John Ondrasik

John Ondrasik's Biography

Bio Writer: "Do you feel pressured to follow up 'Superman' with your new record?"

John Ondrasik/Five For Fighting: "Actually, it's the opposite. 'Superman' gave me a free shot, and I'm taking it."

That, in a nutshell, is The Battle For Everything, the follow-up to Five For Fighting's second album, the smash America Town. It's also a finger in the eye of all who can't see the forest for that one huge tree – "Superman" – that fills the foreground. Even more, it's proof that Ondrasik is a singer/songwriter with real staying power.

The evidence is all over Everything. There's "100 Years," the first single, a meditation on the poetry of time passing. But then there's "The Taste," whose delicate opening gets pulverized by slashing electric guitar and a raw, screaming vocal. A crocodile sings on "Disneyland," loss and hope hover in the haunted melody of "If God Made You," Heaven itself crashes and burns on "Infidel," and, on tunes like "The Devil in the Wishing Well" and "Nobody," turbulent lyrics and ambitious compositional structures unleashed panic back at the record label – for a minute, at least.

In fact, Ondrasik is a more contradictory figure than most who've made it as far as he has in this business. He's a crotchety romantic who lives on a volatile blend of irreverence and idealism. He's a headliner who knows how to tear it up onstage ("The concert was more than just good music, it was a total crowd experience," raved one reviewer after a recent college show) and a UCLA math grad who still works – when he's in town – at his dad's office. His head is in the nimbus of stage lights, but his feet are planted on ground that feels familiar to us all. Which explains Everything – except for one thing: How did Ondrasik bring the disparate pieces of his world together long enough to cut this album? Answer: He … disappeared.

"I'm a regular guy," Ondrasik explains. "But sometimes taking out the trash and paying the bills isn't that conducive to writing."

And so, when the opportunity arose to take his family and disappear for ten full months up to the Northern California coast, write songs, seek inspiration in sunsets and sips of local Cabernet, and put together a new Five For Fighting album, he did exactly what you or I would hope to do…. He rented a place near the bluffs of Mendocino, a short jog from the studio of producer Bill Bottrell (Sheryl Crow, Shelby Lynn). There, or with guitars in hand on the front porch, and in sessions that followed in New York and L.A. with Gregg Wattenberg (America Town) producing, he conceived and recorded a set of powerful new songs, tumbling with images born from daydreams and nightmares, watered by long streams of melody and lacerated by sharp, unforgettable hooks – pictures even more vivid than those from America Town.
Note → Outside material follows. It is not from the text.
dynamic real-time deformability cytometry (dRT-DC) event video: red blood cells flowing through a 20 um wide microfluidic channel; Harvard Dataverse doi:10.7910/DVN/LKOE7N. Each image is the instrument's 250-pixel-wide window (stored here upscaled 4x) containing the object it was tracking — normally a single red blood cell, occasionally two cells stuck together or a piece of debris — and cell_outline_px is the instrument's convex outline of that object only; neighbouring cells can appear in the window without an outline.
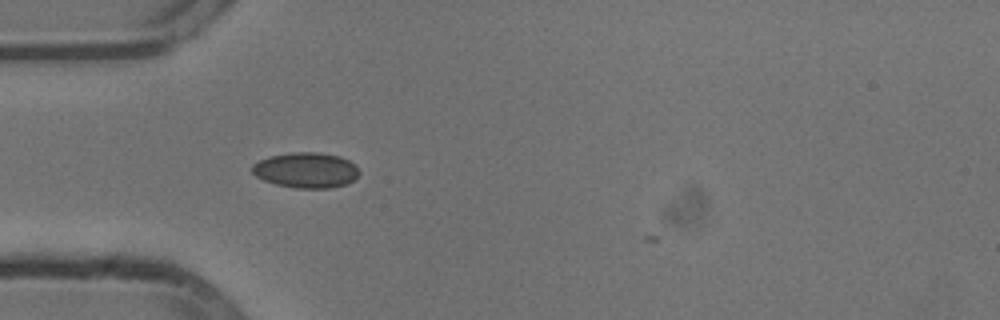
{"species": "common noctule bat (a hibernating species)", "species_latin": "Nyctalus noctula", "temperature_condition": "cold", "stored_images_in_passage": 5, "camera_frame_rate_fps": 3000, "um_per_image_px": 0.085, "animal": {"sex": "male", "body_mass_g": 13.3}, "frame": {"image": 1, "passage_image": 4, "time_ms": 1.0, "image_size_px": [1000, 320], "cell_outline_px": [[360, 172], [352, 180], [344, 184], [328, 188], [296, 188], [276, 184], [264, 180], [256, 176], [252, 172], [252, 164], [260, 160], [272, 156], [292, 152], [320, 152], [340, 156], [348, 160]], "centroid_in_image_um": [25.99, 14.45], "position_along_channel_um": 59.0, "area_um2": 21.79}}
Yet the world has changed since that last album, as has Ondrasik, as have we all. "I didn't have kids when I was writing America Town," he says. "Also, traveling the world and meeting people in the military after September 11 put a different focus into my brain. And after spending twenty years trying to be heard and finally getting that chance, my challenges come from a different place."
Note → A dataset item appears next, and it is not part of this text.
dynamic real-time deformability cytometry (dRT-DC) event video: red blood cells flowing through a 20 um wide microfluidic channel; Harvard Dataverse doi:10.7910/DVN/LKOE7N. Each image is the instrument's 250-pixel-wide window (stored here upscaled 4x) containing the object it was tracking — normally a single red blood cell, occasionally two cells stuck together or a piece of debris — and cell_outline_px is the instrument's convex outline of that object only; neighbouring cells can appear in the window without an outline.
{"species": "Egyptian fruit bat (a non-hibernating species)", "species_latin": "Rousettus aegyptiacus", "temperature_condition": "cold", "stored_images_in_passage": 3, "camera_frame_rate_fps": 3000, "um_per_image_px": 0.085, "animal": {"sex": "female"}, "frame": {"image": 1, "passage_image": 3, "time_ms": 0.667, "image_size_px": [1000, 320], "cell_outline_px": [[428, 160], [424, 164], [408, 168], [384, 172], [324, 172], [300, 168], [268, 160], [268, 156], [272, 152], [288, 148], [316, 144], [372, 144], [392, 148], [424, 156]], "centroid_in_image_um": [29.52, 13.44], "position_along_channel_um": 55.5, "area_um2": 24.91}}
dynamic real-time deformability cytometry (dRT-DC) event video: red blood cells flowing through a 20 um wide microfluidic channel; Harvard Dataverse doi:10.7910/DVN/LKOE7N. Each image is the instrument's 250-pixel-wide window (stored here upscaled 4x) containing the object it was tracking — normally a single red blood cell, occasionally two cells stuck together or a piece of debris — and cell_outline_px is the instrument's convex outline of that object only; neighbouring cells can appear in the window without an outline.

As a result, The Battle For Everything is a bristling mix of contemporary emotions and classic techniques. It affirms the importance of context as well as song, so that piano-driven rock, acoustic guitar pieces, ambitious structures and concise musical packages, join into one listening experience. "When I was a kid I could put on Dark Side of the Moon, turn up the sound in my headphones, lie down in the dark, and go away," Ondrasik remembers. "I wanted that experience again, and so Bill and I were ambitious to the point of absurdity. If we wanted drama, we'd get a thirty-piece orchestra. If we wanted a rock edge, we went after it with reckless abandonment. It was like doing my own private Quadrophenia."
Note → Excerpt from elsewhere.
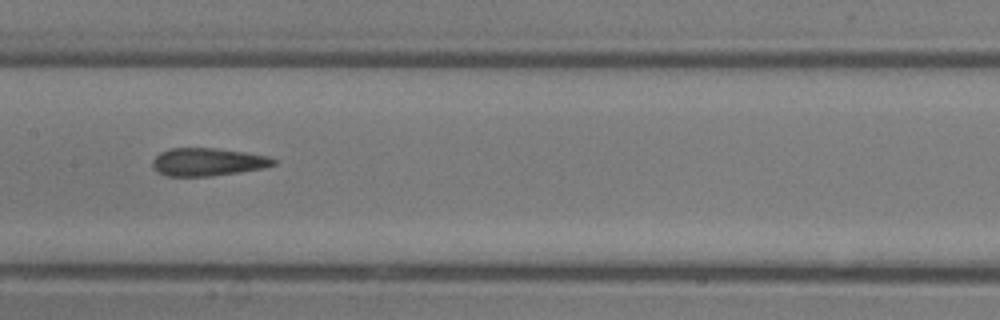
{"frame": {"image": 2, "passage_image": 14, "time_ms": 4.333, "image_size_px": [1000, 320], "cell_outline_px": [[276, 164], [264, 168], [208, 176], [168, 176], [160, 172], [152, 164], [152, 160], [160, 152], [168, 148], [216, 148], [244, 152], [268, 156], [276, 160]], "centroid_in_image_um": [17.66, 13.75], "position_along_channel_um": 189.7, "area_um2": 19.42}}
One question remains: Why this title? "Because it is," he replies. "Considering that nothing in the making of this record came easy – including concern over the title itself – in the end it was appropriate." Or, if you prefer it in song, skip ahead to the last track, crank it up, and listen. You'll find your answer, and the essence of Five For Fighting, there …

From "Nobody": "Though endings are never ever happy, it's the happy moments along the way … that in the end … make it okay."